### Exercise details:
Render everything from the line containing "https://vaobong12bet.com/" down to the line containing "https://dudoan79.com/", both ends included, as a Markdown table with the columns Row and Extracted line, leaving out any blank lines.

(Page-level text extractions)
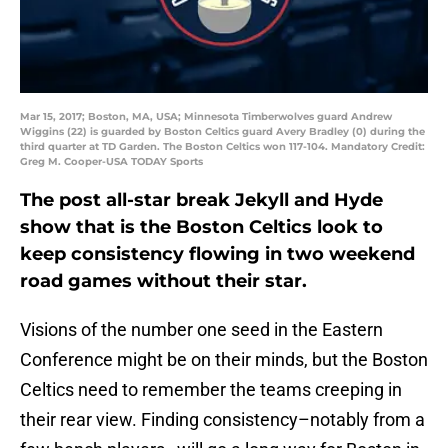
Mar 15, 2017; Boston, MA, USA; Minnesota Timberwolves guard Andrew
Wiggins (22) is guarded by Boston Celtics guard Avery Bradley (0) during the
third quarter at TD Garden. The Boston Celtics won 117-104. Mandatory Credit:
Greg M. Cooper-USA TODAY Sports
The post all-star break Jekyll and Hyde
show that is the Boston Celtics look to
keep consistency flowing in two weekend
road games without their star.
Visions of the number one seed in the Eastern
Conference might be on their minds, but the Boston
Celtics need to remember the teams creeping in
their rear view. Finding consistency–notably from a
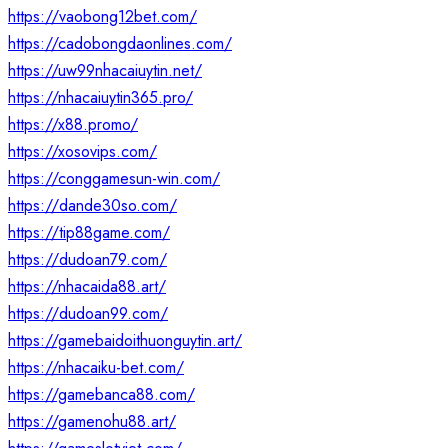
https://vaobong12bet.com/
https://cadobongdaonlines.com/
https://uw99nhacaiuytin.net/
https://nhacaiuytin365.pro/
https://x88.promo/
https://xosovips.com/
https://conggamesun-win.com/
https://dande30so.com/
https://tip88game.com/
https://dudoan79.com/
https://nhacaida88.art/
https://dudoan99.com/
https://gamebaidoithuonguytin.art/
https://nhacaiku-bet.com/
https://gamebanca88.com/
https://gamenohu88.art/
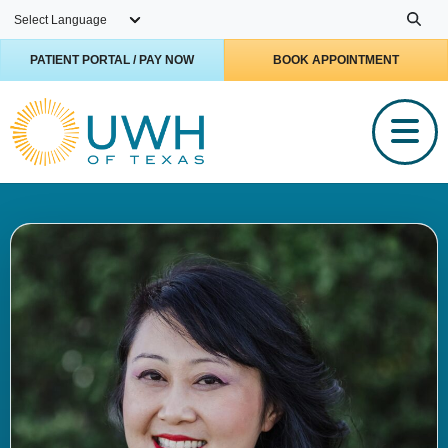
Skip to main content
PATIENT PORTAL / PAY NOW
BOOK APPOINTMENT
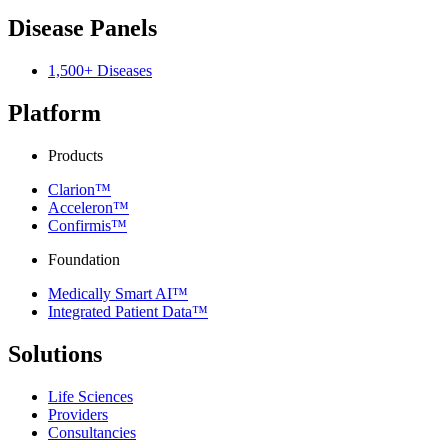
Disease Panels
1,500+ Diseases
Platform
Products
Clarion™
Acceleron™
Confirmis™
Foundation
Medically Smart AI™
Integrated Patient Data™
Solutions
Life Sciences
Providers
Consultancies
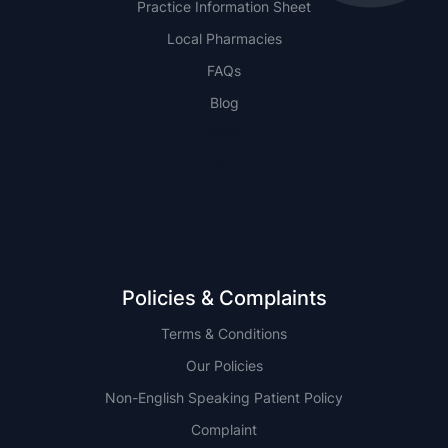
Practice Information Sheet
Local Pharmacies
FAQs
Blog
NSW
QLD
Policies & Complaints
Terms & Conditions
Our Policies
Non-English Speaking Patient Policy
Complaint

--

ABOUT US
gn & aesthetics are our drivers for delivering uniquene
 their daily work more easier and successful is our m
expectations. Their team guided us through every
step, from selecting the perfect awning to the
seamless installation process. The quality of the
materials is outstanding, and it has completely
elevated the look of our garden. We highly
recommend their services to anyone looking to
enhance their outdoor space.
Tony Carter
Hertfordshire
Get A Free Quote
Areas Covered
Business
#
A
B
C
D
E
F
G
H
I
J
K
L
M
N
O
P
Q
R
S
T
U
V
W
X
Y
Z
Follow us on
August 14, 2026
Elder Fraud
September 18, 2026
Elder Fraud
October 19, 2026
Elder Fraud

### Completed task:
| Row | Extracted line |
|---|---|
| 1 | https://vaobong12bet.com/ |
| 2 | https://cadobongdaonlines.com/ |
| 3 | https://uw99nhacaiuytin.net/ |
| 4 | https://nhacaiuytin365.pro/ |
| 5 | https://x88.promo/ |
| 6 | https://xosovips.com/ |
| 7 | https://conggamesun-win.com/ |
| 8 | https://dande30so.com/ |
| 9 | https://tip88game.com/ |
| 10 | https://dudoan79.com/ |